You ask. We answer.
"Help me understand what a negative COVID-19 test means and doesn't mean. If my family and I all test negative before we get together, can't we just act like normal?"
"Normal" sounds like such a dreamy existence, doesn't it? Unfortunately there are lots of examples of how a test-based prevention strategy is limited in effectiveness (the White House outbreak, the Wisconsin summer retreat).
Testing as a sole strategy is difficult because it can take 2-14 days for someone who is exposed to SARS-CoV-2 to develop symptoms of COVID-19. It is recommended that individuals wait until ~4-5 days after being exposed to a case of COVID-19 to get tested, since before this point, the false negative rate is high.
There are many examples of folks getting tested a day or two before embarking on a trip or going to an event, only to have one of the attendees become positive during or just after the event, potentially infecting many people.
You should still get tested before you travel or attend gatherings. A positive test should change holiday plans; a negative test, however, only gives you information for that point in time and doesn’t mean you will remain negative after that test.
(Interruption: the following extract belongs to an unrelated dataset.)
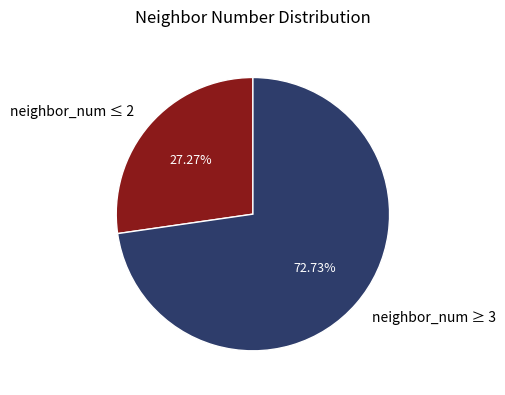

Does any single category account for the majority?

Yes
Even if you (and others!) have a negative test, still wear a mask, stay physically distanced, avoid crowds and indoor crowded places, wash your hands frequently, monitor for symptoms and minimize contact with people at high risk of COVID-19 complications.
If you need to be indoors for extended time without masks such as attending a traditional holiday dinner, where there will be lots of time around a table with people from outside your home while eating and drinking, or if you're moving for winter break and will be living with a new set of roommates, the safest strategy is for all attendees/future roommates to quarantine for 14 days before, consider how to eliminate risk of exposure during travel, and get tested early enough to get test results before traveling.
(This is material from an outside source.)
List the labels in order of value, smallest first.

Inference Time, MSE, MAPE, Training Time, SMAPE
You can also help reduce risk at your holiday gathering itself. Host outdoors if possible. If indoors, open the windows and doors if safe and feasible. Limit the number of people attending. Have extra, new masks (in case someone forgets) and hand sanitizer available. Arrange tables and chairs for separation. Limit people going in and out of the areas where food is being prepared or handled. Have one household approach the food serving area at a time to prevent congregating. Consider identifying one person to serve all food so that multiple people aren’t handling serving utensils. Have high risk individuals attend virtually.
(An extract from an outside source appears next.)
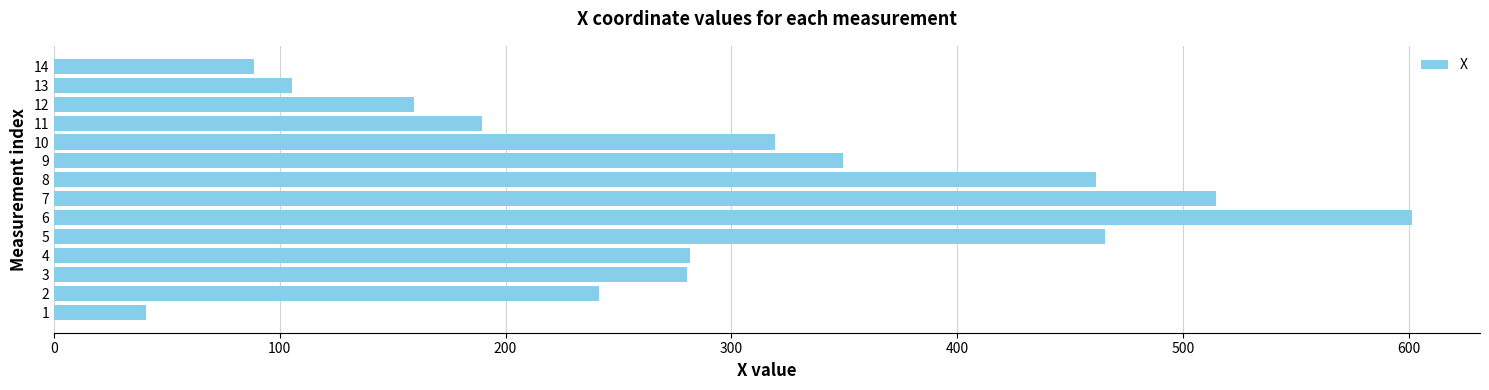

What is the sum of the values at 9 and 11?

539.0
We want things to be normal again, and also know that everything is different right now. If you decide not to attend a holiday celebration – that's perfectly understandable! Tell people clearly and firmly. Focus on your decision about what’s best for you. Avoid getting into the details about the reasons behind your decision. You don’t need to defend your position.
We realize that this holiday season will likely look different that in the past. There are lots of creative ideas for how to connect with people you love! Find a celebration strategy that feels safe and healthy for you and your loved ones.